• **WORK REQUIRED**:
Print the items without any change, from their first line through the line that contains "prijswijzigingen en leveringsdruk in de", both ends included.

SOURCE MATERIAL Start Marker

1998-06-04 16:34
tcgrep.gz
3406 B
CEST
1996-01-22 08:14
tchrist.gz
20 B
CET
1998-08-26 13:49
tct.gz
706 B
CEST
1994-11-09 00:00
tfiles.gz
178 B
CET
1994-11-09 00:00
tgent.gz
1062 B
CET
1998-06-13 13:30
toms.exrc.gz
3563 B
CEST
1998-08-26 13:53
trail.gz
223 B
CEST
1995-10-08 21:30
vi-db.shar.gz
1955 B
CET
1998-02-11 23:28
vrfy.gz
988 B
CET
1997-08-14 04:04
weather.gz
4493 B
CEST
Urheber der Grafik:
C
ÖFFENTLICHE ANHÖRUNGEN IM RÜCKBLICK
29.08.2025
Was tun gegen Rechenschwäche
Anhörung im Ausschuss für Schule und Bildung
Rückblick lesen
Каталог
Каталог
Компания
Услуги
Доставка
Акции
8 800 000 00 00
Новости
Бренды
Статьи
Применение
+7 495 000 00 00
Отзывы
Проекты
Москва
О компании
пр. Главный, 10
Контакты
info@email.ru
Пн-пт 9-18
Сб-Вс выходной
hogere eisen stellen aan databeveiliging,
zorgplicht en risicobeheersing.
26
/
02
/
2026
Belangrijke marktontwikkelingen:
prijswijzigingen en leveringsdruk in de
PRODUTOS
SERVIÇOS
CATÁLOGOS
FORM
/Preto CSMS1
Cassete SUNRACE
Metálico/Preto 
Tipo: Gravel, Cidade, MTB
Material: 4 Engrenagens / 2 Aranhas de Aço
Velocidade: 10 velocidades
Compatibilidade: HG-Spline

SOURCE MATERIAL End Marker

• **WRITTEN RESPONSE**:
1998-06-04 16:34
tcgrep.gz
3406 B
CEST
1996-01-22 08:14
tchrist.gz
20 B
CET
1998-08-26 13:49
tct.gz
706 B
CEST
1994-11-09 00:00
tfiles.gz
178 B
CET
1994-11-09 00:00
tgent.gz
1062 B
CET
1998-06-13 13:30
toms.exrc.gz
3563 B
CEST
1998-08-26 13:53
trail.gz
223 B
CEST
1995-10-08 21:30
vi-db.shar.gz
1955 B
CET
1998-02-11 23:28
vrfy.gz
988 B
CET
1997-08-14 04:04
weather.gz
4493 B
CEST
Urheber der Grafik:
C
ÖFFENTLICHE ANHÖRUNGEN IM RÜCKBLICK
29.08.2025
Was tun gegen Rechenschwäche
Anhörung im Ausschuss für Schule und Bildung
Rückblick lesen
Каталог
Каталог
Компания
Услуги
Доставка
Акции
8 800 000 00 00
Новости
Бренды
Статьи
Применение
+7 495 000 00 00
Отзывы
Проекты
Москва
О компании
пр. Главный, 10
Контакты
info@email.ru
Пн-пт 9-18
Сб-Вс выходной
hogere eisen stellen aan databeveiliging,
zorgplicht en risicobeheersing.
26
/
02
/
2026
Belangrijke marktontwikkelingen:
prijswijzigingen en leveringsdruk in de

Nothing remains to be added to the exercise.